--- begin Dataset entries ---
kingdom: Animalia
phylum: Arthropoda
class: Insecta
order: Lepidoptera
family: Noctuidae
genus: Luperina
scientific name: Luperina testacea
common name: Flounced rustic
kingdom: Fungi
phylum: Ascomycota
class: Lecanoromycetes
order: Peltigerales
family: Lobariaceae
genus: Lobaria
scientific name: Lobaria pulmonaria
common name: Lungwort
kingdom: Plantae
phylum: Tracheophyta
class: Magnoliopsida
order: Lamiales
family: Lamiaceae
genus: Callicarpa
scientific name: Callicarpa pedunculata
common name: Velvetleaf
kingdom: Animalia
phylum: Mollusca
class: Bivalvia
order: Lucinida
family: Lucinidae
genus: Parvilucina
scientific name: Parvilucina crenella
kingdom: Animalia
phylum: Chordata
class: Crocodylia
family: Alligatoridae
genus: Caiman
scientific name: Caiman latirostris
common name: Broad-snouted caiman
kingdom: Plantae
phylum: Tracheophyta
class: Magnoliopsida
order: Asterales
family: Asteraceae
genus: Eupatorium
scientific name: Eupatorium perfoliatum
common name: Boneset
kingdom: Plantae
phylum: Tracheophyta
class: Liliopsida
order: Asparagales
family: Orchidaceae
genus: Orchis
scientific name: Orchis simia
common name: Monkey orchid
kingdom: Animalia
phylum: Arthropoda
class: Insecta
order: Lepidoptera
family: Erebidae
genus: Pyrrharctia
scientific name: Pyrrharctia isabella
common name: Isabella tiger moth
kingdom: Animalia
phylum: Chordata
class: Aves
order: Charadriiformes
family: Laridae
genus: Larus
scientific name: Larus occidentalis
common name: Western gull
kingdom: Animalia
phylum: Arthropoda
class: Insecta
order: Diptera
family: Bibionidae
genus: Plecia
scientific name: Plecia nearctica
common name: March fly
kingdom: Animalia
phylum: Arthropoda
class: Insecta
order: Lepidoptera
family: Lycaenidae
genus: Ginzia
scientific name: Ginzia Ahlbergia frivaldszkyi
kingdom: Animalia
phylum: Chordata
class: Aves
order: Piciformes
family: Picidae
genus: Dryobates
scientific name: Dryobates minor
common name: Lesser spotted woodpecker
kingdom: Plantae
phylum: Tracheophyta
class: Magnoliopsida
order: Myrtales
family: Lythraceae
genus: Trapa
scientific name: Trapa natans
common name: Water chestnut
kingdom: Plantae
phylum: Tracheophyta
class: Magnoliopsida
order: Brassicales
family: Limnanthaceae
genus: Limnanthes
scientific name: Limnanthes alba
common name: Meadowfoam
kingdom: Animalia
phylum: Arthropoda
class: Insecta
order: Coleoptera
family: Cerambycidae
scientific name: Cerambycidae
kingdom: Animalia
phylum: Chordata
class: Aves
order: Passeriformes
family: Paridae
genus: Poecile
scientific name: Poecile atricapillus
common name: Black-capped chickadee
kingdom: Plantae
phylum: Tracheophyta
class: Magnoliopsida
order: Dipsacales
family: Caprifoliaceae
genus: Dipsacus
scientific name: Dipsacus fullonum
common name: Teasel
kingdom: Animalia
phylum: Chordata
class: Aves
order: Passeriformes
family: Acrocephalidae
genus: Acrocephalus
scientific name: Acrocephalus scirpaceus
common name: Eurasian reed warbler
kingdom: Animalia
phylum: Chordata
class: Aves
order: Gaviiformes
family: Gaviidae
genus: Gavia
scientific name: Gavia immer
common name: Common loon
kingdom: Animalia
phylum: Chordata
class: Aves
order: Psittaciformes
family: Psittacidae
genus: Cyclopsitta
--- end Dataset entries ---
_What to work on_
Please return every line from the start of the entries up to and including the line with "scientific name: Callicarpa pedunculata", copied word for word.

_Reply_
kingdom: Animalia
phylum: Arthropoda
class: Insecta
order: Lepidoptera
family: Noctuidae
genus: Luperina
scientific name: Luperina testacea
common name: Flounced rustic
kingdom: Fungi
phylum: Ascomycota
class: Lecanoromycetes
order: Peltigerales
family: Lobariaceae
genus: Lobaria
scientific name: Lobaria pulmonaria
common name: Lungwort
kingdom: Plantae
phylum: Tracheophyta
class: Magnoliopsida
order: Lamiales
family: Lamiaceae
genus: Callicarpa
scientific name: Callicarpa pedunculata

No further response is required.